My question: how do I set this up for randomized learners?

A (one sample) randomized learner is a measurable function $\mathcal R : \mathbb R \to \Delta(\Delta(\mathbb R))$ -- it maps the sample to a distribution over distributions. We want $\mathcal R$ to satisfy the following propery: for every $q \in \mathcal Q$, if we draw one sample $x \sim \mathcal q$, with high probability over the sample, and the internal randomness of the learner, the (random) output of the learner $\mathcal R (x)$ is close to the underlying distribution $q$. That is,

$$ \underset{p \sim \mathcal R(x)}{\underset{x \sim q}{\mathbb P}}\{ \text{TV}(p, q) \leq \alpha \} \geq 1-\beta.$$

My question is, in the same way as above, how do I write this condition in the language of measure theory? I believe this boils down to "how do I express marginalizing in measure theory", but I am not able to formulate the question properly.

1

There are 1 best solutions below

0
On

The only obstacle to "marginalizing" by taking the Lebesgue integral $$\int_{\mathbb{R}}\mathcal R(x)\left(\overline{B}_\text{TV}(q,\alpha)\right) dq(x)=:\underset{p \sim \mathcal R(x)}{\underset{x \sim q}{\mathbb P}}\{ \text{TV}(p, q) \leq \alpha \}$$ is checking that $f:\mathbb{R} \to [0,1]$ by $f(x) = \mathcal R(x)(B)$ is a measurable function for any fixed $B\in\mathcal{N}$.

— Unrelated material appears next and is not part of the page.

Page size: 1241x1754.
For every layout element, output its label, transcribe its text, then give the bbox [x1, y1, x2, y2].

It suffices to check that $f^{-1}(O)\in \mathcal M$ for all open subsets $O$ of $\mathbb{R}$. Let $$A =\{d\in \Delta(\mathbb{R}) : d(B) \in O\}\subseteq\Delta(\Delta(\mathbb{R}))$$ so that $$f^{-1}(O) = \mathcal R^{-1}(A).$$ Suppose $d \in A$. Since $O$ is open, there exists some $\delta>0$ such that $(d(B)-\delta, d(B)+\delta)\in O$. If $d'\in B_\text{TV}(d,\delta)$, by definition of total variation distance $|d'(B)-d(B)| < \delta$ and therefore $d'(B)\in O$, so $B_\text{TV}(d,\delta)\subseteq A$. We conclude $A$ is open in the topology induced by the total variation distance, and therefore by measurability of $\mathcal R$ we have $\mathcal R^{-1}(A) \in \mathcal M$.